# Request
Write out the part of the listing that opens with the line containing "厳選したクリームチーズを使用しておりま" and closes with the line containing "Literatur in der Deutschen Nationalbibliothek", substituting "Physikalische Chemie" for "Organische Chemie" and keeping everything else unchanged.

(Transcribed page contents)
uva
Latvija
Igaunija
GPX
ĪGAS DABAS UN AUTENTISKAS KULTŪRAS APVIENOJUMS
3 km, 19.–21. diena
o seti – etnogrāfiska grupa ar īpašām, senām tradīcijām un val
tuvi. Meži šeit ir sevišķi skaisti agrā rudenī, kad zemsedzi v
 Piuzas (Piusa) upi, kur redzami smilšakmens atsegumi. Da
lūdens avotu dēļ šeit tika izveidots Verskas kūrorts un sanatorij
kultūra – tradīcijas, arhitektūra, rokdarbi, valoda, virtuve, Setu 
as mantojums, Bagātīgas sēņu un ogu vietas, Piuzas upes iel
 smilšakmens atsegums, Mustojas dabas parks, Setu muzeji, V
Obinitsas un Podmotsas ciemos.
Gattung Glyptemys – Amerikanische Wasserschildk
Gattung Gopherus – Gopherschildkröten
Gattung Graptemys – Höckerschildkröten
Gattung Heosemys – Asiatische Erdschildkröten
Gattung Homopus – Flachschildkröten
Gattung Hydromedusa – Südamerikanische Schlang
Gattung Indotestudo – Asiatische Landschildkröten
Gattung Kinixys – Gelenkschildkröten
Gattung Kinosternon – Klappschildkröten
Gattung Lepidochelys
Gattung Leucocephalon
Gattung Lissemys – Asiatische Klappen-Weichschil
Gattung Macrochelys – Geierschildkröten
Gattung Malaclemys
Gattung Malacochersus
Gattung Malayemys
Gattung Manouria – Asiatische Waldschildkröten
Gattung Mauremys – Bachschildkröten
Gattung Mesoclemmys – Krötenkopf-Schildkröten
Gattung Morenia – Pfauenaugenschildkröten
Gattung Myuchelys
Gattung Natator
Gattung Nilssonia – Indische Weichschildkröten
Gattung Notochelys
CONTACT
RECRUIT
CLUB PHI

==

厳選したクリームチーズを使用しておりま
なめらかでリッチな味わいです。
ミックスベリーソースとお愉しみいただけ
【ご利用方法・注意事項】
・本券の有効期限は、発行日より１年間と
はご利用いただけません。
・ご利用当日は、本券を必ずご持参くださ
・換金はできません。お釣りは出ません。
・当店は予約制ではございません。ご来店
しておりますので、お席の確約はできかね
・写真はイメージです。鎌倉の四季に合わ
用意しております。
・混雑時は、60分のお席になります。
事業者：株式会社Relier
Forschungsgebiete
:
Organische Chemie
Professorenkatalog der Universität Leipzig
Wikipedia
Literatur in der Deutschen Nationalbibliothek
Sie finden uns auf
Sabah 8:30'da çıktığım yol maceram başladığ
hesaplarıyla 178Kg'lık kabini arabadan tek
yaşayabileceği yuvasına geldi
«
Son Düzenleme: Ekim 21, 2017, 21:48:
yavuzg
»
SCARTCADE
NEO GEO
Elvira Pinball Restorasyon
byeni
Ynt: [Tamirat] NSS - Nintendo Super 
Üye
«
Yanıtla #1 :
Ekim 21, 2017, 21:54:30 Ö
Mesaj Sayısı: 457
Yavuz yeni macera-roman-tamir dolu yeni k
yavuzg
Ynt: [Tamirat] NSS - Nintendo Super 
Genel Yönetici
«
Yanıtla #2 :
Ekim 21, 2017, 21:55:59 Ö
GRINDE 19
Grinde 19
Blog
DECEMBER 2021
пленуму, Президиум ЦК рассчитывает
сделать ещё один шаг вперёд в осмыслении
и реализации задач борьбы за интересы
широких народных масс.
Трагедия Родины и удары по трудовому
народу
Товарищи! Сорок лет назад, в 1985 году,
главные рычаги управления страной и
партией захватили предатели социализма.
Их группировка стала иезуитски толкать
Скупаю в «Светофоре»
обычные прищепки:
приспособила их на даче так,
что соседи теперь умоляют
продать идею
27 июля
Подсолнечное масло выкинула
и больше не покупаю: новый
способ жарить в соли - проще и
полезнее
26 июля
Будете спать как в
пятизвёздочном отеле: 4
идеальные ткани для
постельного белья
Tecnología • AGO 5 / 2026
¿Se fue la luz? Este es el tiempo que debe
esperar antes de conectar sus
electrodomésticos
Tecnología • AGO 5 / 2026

# Reply to the exercise
厳選したクリームチーズを使用しておりま
なめらかでリッチな味わいです。
ミックスベリーソースとお愉しみいただけ
【ご利用方法・注意事項】
・本券の有効期限は、発行日より１年間と
はご利用いただけません。
・ご利用当日は、本券を必ずご持参くださ
・換金はできません。お釣りは出ません。
・当店は予約制ではございません。ご来店
しておりますので、お席の確約はできかね
・写真はイメージです。鎌倉の四季に合わ
用意しております。
・混雑時は、60分のお席になります。
事業者：株式会社Relier
Forschungsgebiete
:
Physikalische Chemie
Professorenkatalog der Universität Leipzig
Wikipedia
Literatur in der Deutschen Nationalbibliothek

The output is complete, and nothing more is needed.